In the lymphoma cohort, patients with peripheral T-cell lymphoma, an aggressive type of lymphoma that develops from mature-stage T-cells and natural killer cells who are refractory to 3 prior lines of therapy had partial responses to GFH009 9 mg. The study has now completed enrollment at the 15-mg dose level, and safety assessments are ongoing in the lymphoma cohort.
Recruitment in ongoing in the study. Patients are eligible if they have cytologically or histologically confirmed relapsed or refractory hematologic malignancies and present with adequate laboratory tests. Adequate laboratory tests include a total bilirubin ≤ 1.5 × upper limit of normal (ULN), aspartate aminotransferase, alanine aminotransferase ≤ 2.5 × ULN, and amylase and lipase ≤ 1.5 × ULN. Patients must also display normal electrolytes and uric acid levels at screening, and women must use effective contraception throughout the study.2
The study excludes patients with bulky disease who need cytoreductive therapy. In addition, patients with symptomatic central nervous system (CNS) metastases or primary lymphoma such as primary CNS lymphoma, leptomeningeal disease, or spinal cord compression are excluded. Having severe cardiovascular disease, a concurrent malignancy within 5 years, chronic or active hepatitis B or hepatitis C virus infection, or history of HIV infection is also grounds for exclusion from the study. Patients who are receiving concomitant medication that are strong CYP3A4 inhibitors and strong inducers within 7 days of first dose of GFH009, and those taking medication that are known to cause QT interval prolongations are prohibited from the study.
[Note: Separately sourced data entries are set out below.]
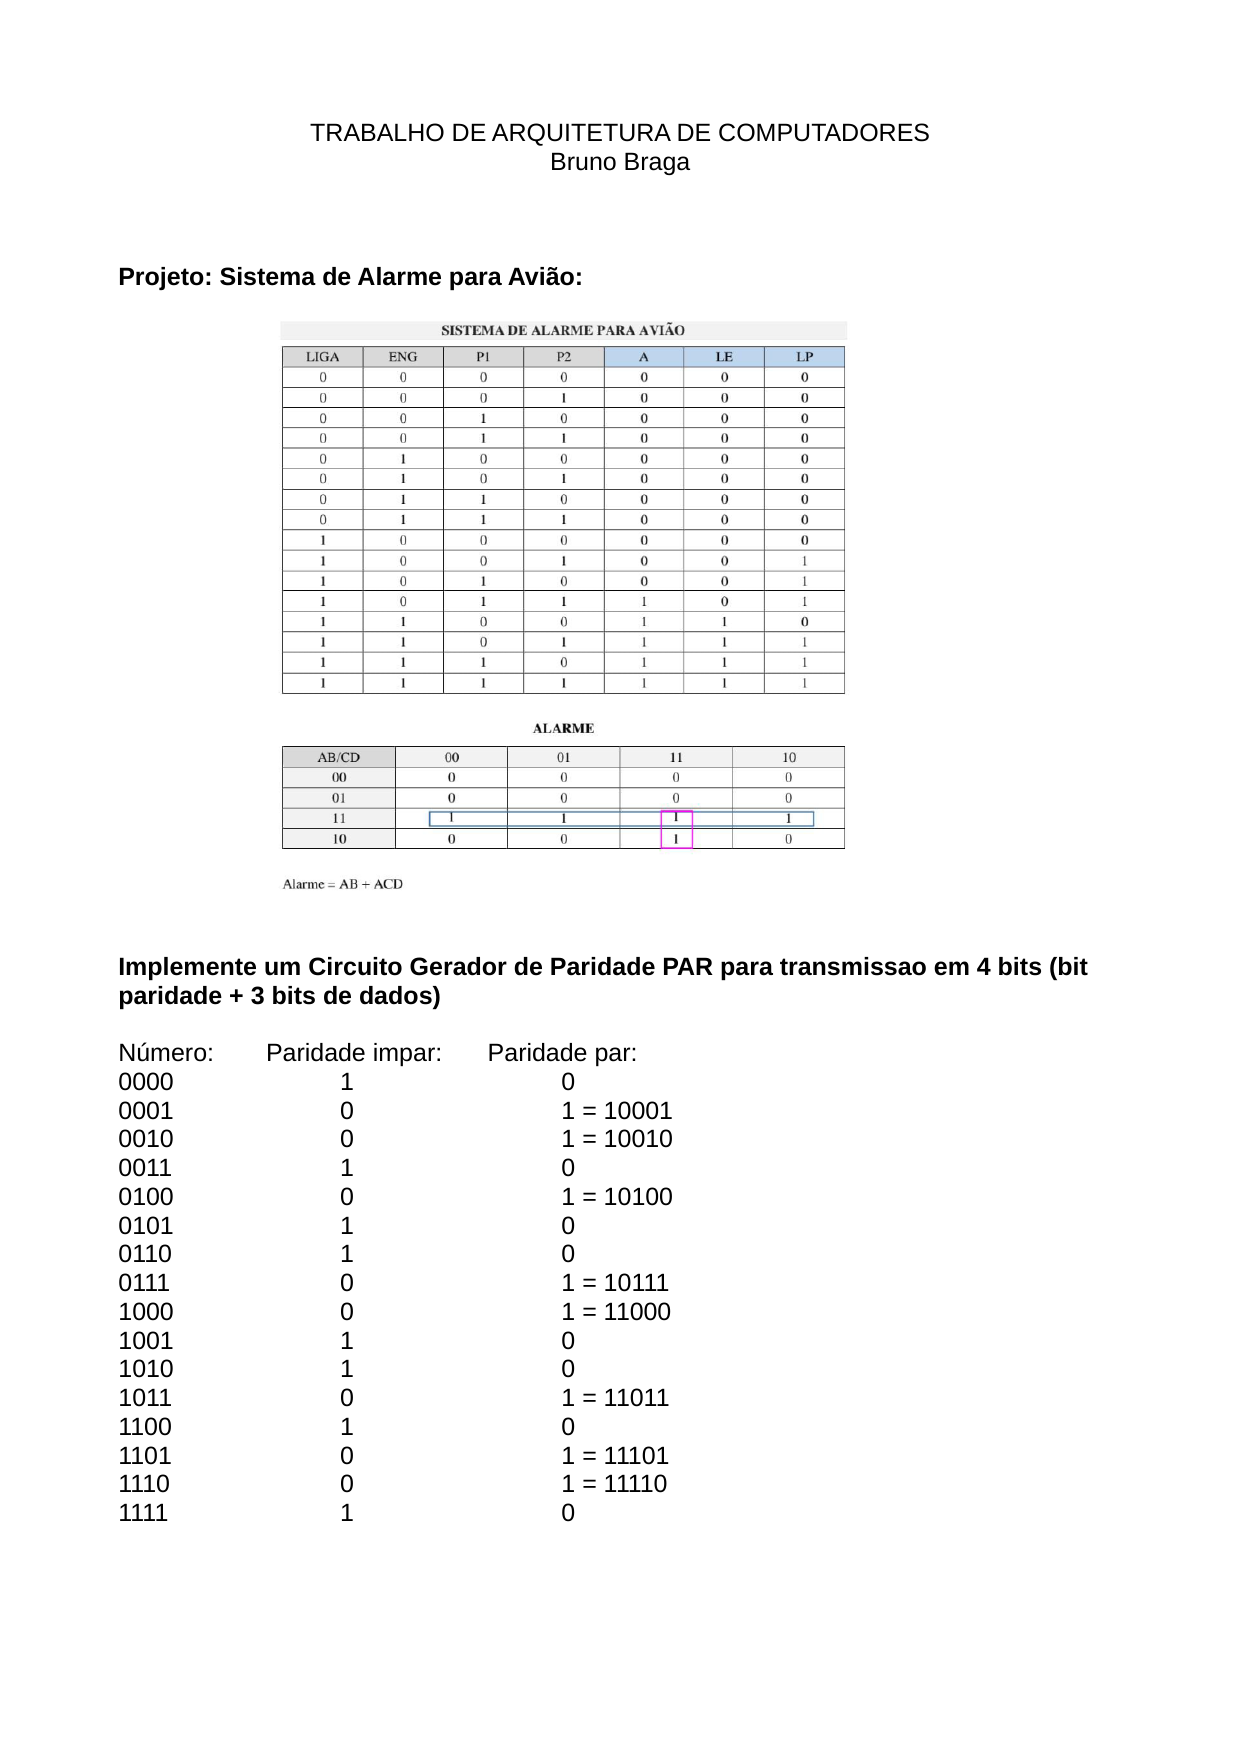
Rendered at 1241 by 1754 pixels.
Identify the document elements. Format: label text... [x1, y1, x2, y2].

text 0110 1 0 [118, 1239, 1122, 1268]
text 1010 1 0 [118, 1354, 1122, 1383]
text 0101 1 0 [118, 1211, 1122, 1239]
text 1100 1 0 [118, 1412, 1122, 1441]
text Implemente um Circuito Gerador de Paridade PAR para transmissao em 4 bits (bit paridade + 3 bits de dados) [118, 952, 1122, 1009]
text 1001 1 0 [118, 1326, 1122, 1354]
text Número: Paridade impar: Paridade par: [118, 1038, 1122, 1067]
text 1000 0 1 = 11000 [118, 1297, 1122, 1326]
text 1110 0 1 = 11110 [118, 1469, 1122, 1498]
text 1111 1 0 [118, 1498, 1122, 1527]
text TRABALHO DE ARQUITETURA DE COMPUTADORES [118, 118, 1122, 147]
text 1101 0 1 = 11101 [118, 1441, 1122, 1469]
text 0000 1 0 [118, 1067, 1122, 1096]
text 0100 0 1 = 10100 [118, 1182, 1122, 1211]
picture [276, 304, 858, 897]
text 1011 0 1 = 11011 [118, 1383, 1122, 1412]
text Projeto: Sistema de Alarme para Avião: [118, 262, 1122, 291]
text 0010 0 1 = 10010 [118, 1124, 1122, 1153]
text 0011 1 0 [118, 1153, 1122, 1182]
text Bruno Braga [118, 147, 1122, 176]
text 0111 0 1 = 10111 [118, 1268, 1122, 1297]
text 0001 0 1 = 10001 [118, 1096, 1122, 1124]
“We continue to see positive results in our clinical efforts for GFH009, especially in assessing the safety in patients with lymphoma and AML,” said Dragan Cicic, MD, senior vice president, Clinical Development of SELLAS, in a press release.1 “The clinical process for safety is to determine the highest dose level patients can tolerate without experiencing adverse events or side effects. Not only does GFH009 appear to be safe at the dose levels studied to date, but we have also observed efficacy in lower dose levels. These results are encouraging as we continue to increase dose levels and assess accordingly.”